Clapton: il genio della musica tra successi e dipendenze

Zanuck ci porta nella sua vita, fatta di luci e ombre, con filmati e fotografie d’archivio che raccontano la sua storia, dall’ infanzia fino ai Cream e ai successi da solista. “Eric Clapton: Life in 12 Bars” racconterà anche i passaggi più bui: la dipendenza da droghe e dall’alcool fino alla tragica morte del figlio Conor, scomparso nel 1991. Il regista Lili Fini Zanuck è riuscito ad avere accesso a materiali inediti tra cui fotografie, riprese, lettere, disegni e pagine del suo diario , fin da quando entrò, nel 1965, del gruppo Yardbirds, per passare poi con i Bluesbreakers. In seguito, Clapton forma il gruppo rock-blues dei Cream, con cui incide i pezzi cult “Sunshine of Your Love” e “White Room” e fonderà anche i Blind Faith e i Derek & the Dominos. Dopo un periodo di perdizione tra alcool e droga, nel 1974, incide l’album che da il via alla sua carriera da solista, “461 Ocean Boulevard”.

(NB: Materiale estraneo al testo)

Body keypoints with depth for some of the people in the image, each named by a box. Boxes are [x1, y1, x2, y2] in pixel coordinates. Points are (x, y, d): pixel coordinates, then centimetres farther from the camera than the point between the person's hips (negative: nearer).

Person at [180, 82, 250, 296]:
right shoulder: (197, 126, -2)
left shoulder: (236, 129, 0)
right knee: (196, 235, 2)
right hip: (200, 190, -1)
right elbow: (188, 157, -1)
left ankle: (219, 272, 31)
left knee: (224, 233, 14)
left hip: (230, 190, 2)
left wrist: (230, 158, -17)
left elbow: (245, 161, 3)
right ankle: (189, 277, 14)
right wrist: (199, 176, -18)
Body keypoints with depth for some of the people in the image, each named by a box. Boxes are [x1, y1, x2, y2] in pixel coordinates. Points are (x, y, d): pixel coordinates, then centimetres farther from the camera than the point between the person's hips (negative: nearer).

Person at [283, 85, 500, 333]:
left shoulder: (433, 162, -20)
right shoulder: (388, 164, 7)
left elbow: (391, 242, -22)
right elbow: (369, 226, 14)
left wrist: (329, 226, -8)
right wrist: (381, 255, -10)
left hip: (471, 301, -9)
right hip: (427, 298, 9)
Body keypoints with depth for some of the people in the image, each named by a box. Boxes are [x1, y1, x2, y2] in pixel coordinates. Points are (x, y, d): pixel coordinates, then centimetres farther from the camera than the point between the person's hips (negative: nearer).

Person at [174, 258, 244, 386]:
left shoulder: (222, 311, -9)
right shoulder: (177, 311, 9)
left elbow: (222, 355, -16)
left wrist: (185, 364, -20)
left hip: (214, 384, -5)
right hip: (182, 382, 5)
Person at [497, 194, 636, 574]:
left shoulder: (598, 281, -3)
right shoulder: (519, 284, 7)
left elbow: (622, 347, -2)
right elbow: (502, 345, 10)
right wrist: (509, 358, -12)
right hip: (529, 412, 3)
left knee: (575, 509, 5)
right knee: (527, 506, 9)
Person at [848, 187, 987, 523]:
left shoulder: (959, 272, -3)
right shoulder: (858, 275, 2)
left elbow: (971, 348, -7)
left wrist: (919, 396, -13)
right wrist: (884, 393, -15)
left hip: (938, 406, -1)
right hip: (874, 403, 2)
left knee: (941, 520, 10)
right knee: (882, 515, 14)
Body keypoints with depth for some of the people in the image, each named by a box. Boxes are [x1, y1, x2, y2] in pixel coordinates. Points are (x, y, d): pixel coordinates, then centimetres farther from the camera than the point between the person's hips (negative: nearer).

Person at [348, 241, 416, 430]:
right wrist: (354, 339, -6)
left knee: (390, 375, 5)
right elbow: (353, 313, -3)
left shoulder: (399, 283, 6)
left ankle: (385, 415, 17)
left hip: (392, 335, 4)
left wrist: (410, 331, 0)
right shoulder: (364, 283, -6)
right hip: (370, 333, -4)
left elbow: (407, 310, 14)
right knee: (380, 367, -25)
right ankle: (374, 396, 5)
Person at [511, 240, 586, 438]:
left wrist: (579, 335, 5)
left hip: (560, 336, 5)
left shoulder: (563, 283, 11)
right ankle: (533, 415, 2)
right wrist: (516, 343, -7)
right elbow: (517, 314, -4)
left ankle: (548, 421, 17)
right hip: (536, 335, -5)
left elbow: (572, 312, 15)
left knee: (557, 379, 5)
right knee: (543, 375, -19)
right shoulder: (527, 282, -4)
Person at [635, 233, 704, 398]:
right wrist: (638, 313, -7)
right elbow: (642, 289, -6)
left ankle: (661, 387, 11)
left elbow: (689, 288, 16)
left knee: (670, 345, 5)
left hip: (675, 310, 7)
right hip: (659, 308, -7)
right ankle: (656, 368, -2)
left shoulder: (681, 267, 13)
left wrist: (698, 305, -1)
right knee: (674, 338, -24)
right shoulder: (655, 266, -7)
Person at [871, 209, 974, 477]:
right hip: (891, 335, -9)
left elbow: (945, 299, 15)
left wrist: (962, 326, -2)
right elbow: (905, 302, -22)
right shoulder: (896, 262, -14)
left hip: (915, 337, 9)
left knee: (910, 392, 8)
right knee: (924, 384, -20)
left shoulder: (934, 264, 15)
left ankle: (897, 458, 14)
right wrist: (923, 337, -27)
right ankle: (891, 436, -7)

Dalla morte del figlio alla malattia degenerativa

Nel 1991, il figlio Conor, avuto da Lory Del Santo, muore a soli 4 anni, cadendo dal 53° piano di un grattacielo di New York. La sua tragica morte lo porterà a scrivere uno dei sui pezzi più celebri, “Tears in Heaven”. Storica è anche la sua partecipazione al programma MTV Unplugged, nel 1992 e il conseguente album, che vince 3 Grammy e vende circa 26 milioni di copie in tutto il mondo. Clapton ha pubblicato circa 23 album e l’ultimo, “I Still Do”, è uscito nel 2016, anno in cui l’artista ha rivelato anche di avere una neuropatia periferica, malattia degenerativa che gradualmente lo sta limitando nei movimenti. Ciò non gli ha impedito, comunque, di effettuare dei concerti negli USA e a Londra, nel corso del 2017.